#### [Problem]
Count the lines in the entries below that contain the string "this", treating uppercase and lowercase as different. Reply with the number alone.

#### [Dataset records]
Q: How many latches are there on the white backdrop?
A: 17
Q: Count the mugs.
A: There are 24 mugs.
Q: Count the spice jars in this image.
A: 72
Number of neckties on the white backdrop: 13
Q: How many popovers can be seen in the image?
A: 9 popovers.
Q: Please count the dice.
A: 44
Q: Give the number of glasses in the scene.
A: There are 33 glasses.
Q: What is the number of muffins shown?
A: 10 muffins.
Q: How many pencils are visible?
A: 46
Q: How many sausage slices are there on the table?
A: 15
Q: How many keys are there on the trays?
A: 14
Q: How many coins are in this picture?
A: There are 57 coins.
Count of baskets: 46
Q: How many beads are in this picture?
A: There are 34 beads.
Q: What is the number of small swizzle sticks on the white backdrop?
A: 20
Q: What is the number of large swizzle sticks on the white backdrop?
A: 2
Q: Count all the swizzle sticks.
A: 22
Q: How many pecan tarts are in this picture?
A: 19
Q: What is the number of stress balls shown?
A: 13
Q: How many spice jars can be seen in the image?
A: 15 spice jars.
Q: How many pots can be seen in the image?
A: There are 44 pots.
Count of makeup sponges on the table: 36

#### [Expected answer]
4